Following foot surgery, it’s one step at a time

Being a runner and a bit of an obsessive person, I am well aware of how fanatic we road warriors can get with our favorite means of exercise torture. Many of my runner friends sometimes go to extremes. Take my wife, for example. Please.

Last week Becky finally had that foot surgery she has been putting off. For years she has managed to come up with creative reasons not to go through with it, but in May after the Indianapolis Mini-Marathon she realized she could put it off no longer. Maybe it was because even after cutting a hole in her brand-new running shoes to alleviate the pain, she still was in misery after the race.

The issue was the bunion on her left foot. She knew what the operation would entail, having had the same issue on her right foot in 2000. I wasn’t quite sure what a bunion was until I did a little reading.

Although it looks like a bump or growth on the side of the foot, it is actually the bone of the big toe moving away from the rest of the toes causing it to protrude. The surgeon takes out a small wedge of the errant bone, re-positions it and secures it with two screws.

Since it was an elective surgery, she wanted the timing to be just right. We already were signed up for the Mill Race Half Marathon in Columbus in September.

“Maybe we could schedule something right after that,” she wondered. Surely that would allow enough time to recuperate before the 2016 Mini next May. She and her doctor thought the beginning of October would work.

The operation took about an hour, and then we were on our way home. For the next four weeks she was not to put any weight on her foot. None. Zero, zip, nada.

After that she could slowly ease into using it again. The entire recovery would take about 12 weeks — if she adhered strictly to the doctor’s orders. My job would be to make sure she did.

The first night home she slept downstairs in her recliner, and I slept in mine. Now, I remember the part in the vows about “in sickness and in health,” and I certainly believe in the sanctity of contracts, especially ones made not only with my wife but with the Almighty.

My back, however, was looking for a legal loophole about 3 a.m. on the second night when I moved to the couch. I hope I am still in good graces, and I trust it won’t be necessary for lawyers to get involved.

My biggest worry for these next few weeks is how Becky will cope with being more or less immobile.

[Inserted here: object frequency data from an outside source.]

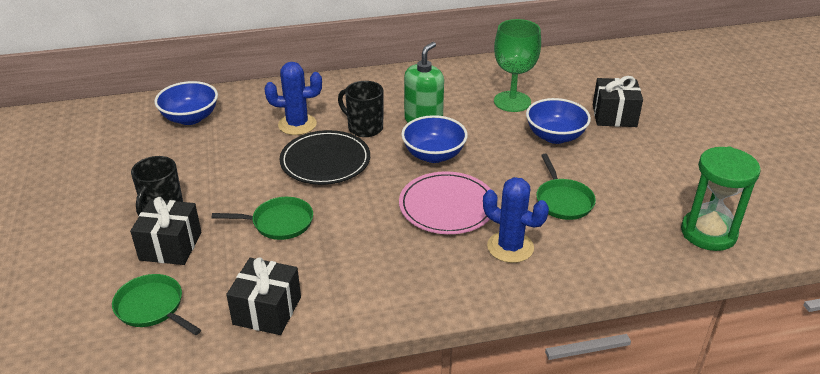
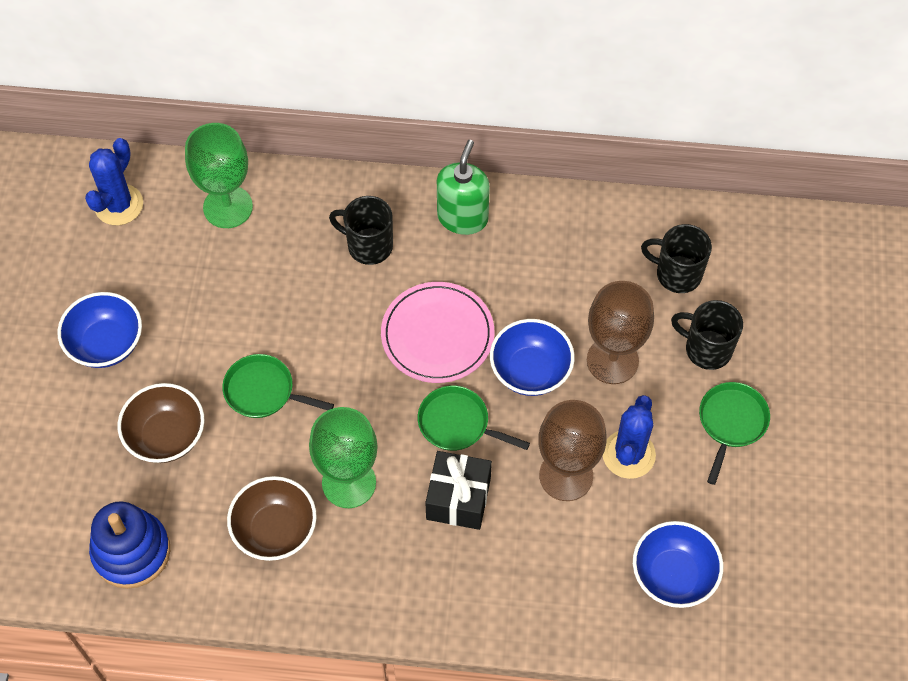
black gift: 3 -> 1
black mug: 2 -> 3
black plate: 1 -> 0
blue stacking toy: 0 -> 1
brown bowl: 0 -> 2
brown goblet: 0 -> 2
green goblet: 1 -> 2
green hourglass: 1 -> 0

She likes to keep busy and does not do sitting very well.

We’ve been to the library as the stack of books next to her chair attests. We have retrieved her bag full of yarn containing half-completed knitting projects. A card table has been set up and piled with old photographs and family documents that need to be put into some sort of order.

Binoculars and a camera are near the door to the deck where, October weather permitting, she can sit outside and watch autumn happen to the woods beyond our house. Her notebook is nearby.

She also has figured ways to keep physically fit during her running hiatus. This mostly involves weights, which I will happily carry up from the basement when the need arises. It will also be my pleasure to cook and clean for the duration. “In sickness and in health,” don’t you know.

She is a good patient and will do as the doctor orders. I am sure in just a few short weeks she will be on the road again. Then we will have to go shopping for some new running shoes. Ones without a hole on the side.